DSM-III

In DSM-III, this disorder is called Voyeurism

Diagnostic Criteria

A. The individual repeatedly observes suspecting people who are naked, in the act of disrobing, or engaging in sexual activity and no sexual activity with the observed people is sought.

B. The observing is the repeatedly preferred or exclusive method of achieving sexual excitement.

Differential Diagnosis

Normal sexual activity often includes sexual excitement from observing nudity, undressing, or sexual activity. However, it is not with an unsuspecting partner, and it is usually a prelude to further sexual activity. Watching pornography, filmed or live, causes sexual excitement. However, the people who are being observed are willingly in view, even though in fantasy the observer may imagine (but knows better) that the people are unsuspecting.

DSM-IV

In DSM-IV, this disorder is called Voyeurism

For more information, see Paraphilias

The paraphiliac focus of Voyeurism involves the act of obsessing unsuspecting individuals, usually strangers, who are naked, in the process of disrobing, or engaging in sexual activity. The act of looking ("peeping") is for the purpose of achieving sexual excitement, and generally no sexual activity with the observed person is sought. Orgasm, usually produced by masturbation, may occur during the voyeuristic activity or later in response to the memory of what the person has witnessed. Often these individuals have the fantasy of having a sexual experience with the observed person, but in reality this rarely occurs. In its severe form, peeping constitutes the exclusive form of sexual activity. The onset of voyeuristic behavior is usually before age 15 years. The course tends to be chronic.

Diagnostic Criteria

A. Over a period of at least 6 months, recurrent, intense sexually arousing fantasies, sexual urges, or behaviors involving the act of observing an unsuspecting person who is naked, in the process of disrobing, or engaging in sexual activity.

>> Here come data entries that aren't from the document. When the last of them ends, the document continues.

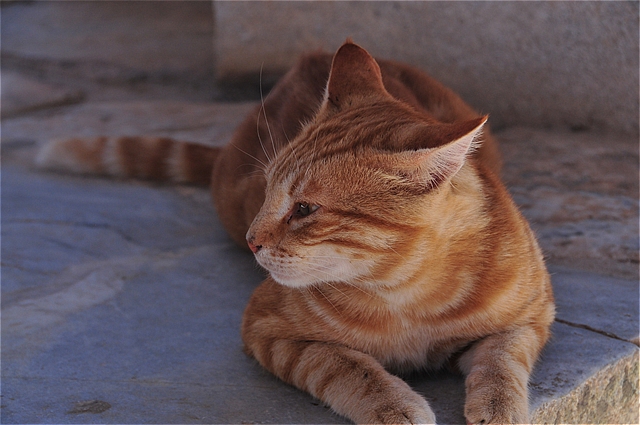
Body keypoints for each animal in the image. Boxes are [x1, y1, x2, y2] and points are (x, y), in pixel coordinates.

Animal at [37, 40, 552, 424]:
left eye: (304, 209)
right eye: (269, 190)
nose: (253, 240)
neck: (407, 293)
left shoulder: (533, 314)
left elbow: (503, 359)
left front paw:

B. The fantasies, sexual urges, or behaviors cause clinically significant distress or impairment in social, occupational, or other important areas of functioning.

DSM-5

Diagnostic Criteria

A. Over a period of at least 6 months, recurrent and intense sexual arousal from observing an unsuspecting person who is naked, in the process of disrobing, or engaging in sexual activity, as manifested by fantasies, urges, or behaviors.

B. The individual has acted on these sexual urges with a nonconsenting person, or the sexual urges or fantasies cause clinically significant distress or impairment in social, occupational, or other important areas of functioning.

C. The individual experiencing the arousal and/or acting on the urges if at least 18 years of age.

Specify if:

  • In a controlled environment: This specifier is primarily applicable to individuals living in institutional or other settings where opportunities to engage in voyeuristic behavior are restricted.
  • In full remission: The individual has not acted on the urges with a nonconsenting person, and there has been no distress or impairment in social, occupational, or other areas of functioning, for at least 5 years while in an uncontrolled environment.

Specifiers

The "in full remission" specifier does not address the continued presence or absence of voyeurism per se, which may still be present after behaviors and distress have remitted.

Differential Diagnosis

Conduct disorder and antisocial personality disorder

Conduct disorder in adolescents and antisocial personality disorder would be characterized by additional norm-breaking and antisocial behaviors, and the specific sexual interest in secretly watching unsuspecting others who are naked or engaging in sexual activity should be lacking.

Substance use disorders

Substance use disorders might involve single voyeuristic episodes by intoxicated individuals but should not involve the typical sexual interest in secretly watching unsuspecting persons being naked or engaging in sexual activity. Hence, recurrent voyeuristic sexual fantasies, urges, or behaviors that occur also when the individual is not intoxicated suggest that voyeuristic disorder might be present.